Selection ▸
● ● ● ● ●

Re: Is there a UTF that allows ISO 8859-1 (latin-1)?

From: Gunther Schadow (gunther@aurora.rg.iupui.edu)
Date: Tue Aug 25 1998 - 11:19:22 EDT


Kevin,

> Okay, Gunther, here's my take on this. You want to use Unicode, but you
> have lots of Latin-1 text you want to still be able to use. Your idea
> is to define a new UTF-8 variant that states that illegal sequences
> should be interpreted as Latin-1 bytes. You will then declare all your
> data to be "UTF-8x" or whatever you call it.

Well, that's what I understand from Dan Oscarson's idea of ``adaptive
UTF-8''. I am more in favor of a trivial variant of UTF-7 that goes
without the (totally unnecessary) restriction of 7-bit US-ASCII and
uses an escape character that is less frequent than plus '+'.

> At first this may seem like a good idea, but it falls down on a lot
> of counts.

● ● ● ● ●

Data block ▸
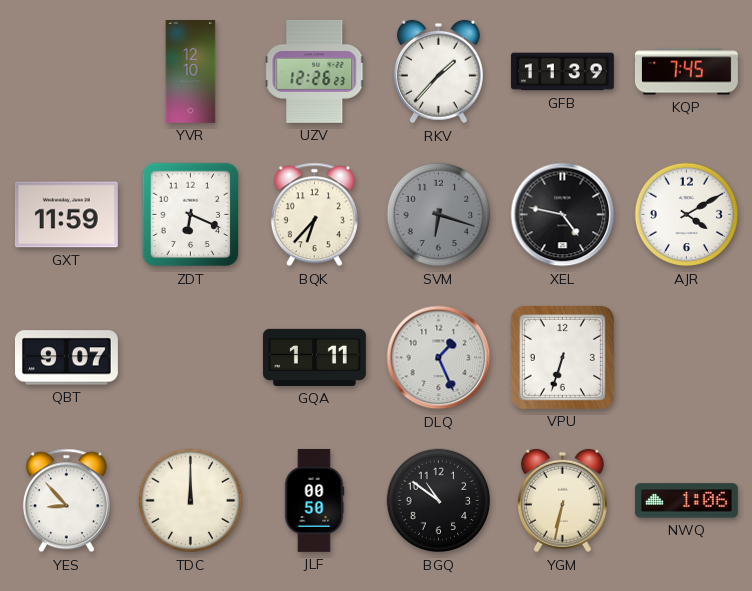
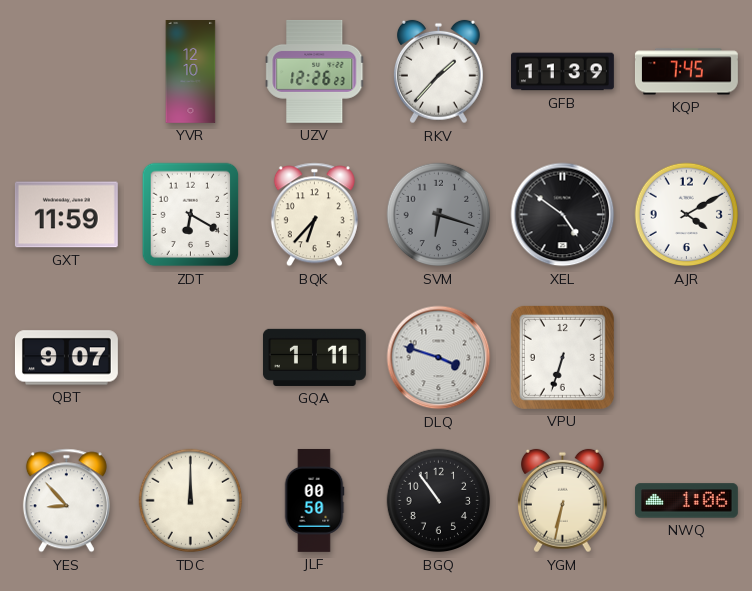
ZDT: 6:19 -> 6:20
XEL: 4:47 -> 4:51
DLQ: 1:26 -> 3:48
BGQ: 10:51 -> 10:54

● ● ● ● ●

Task objective ▸ In the reply about UTF and Latin-1, please name the character that Gunther's preferred UTF-7 variant would swap for a less frequent escape character.

Right answer ▸ The plus sign ('+').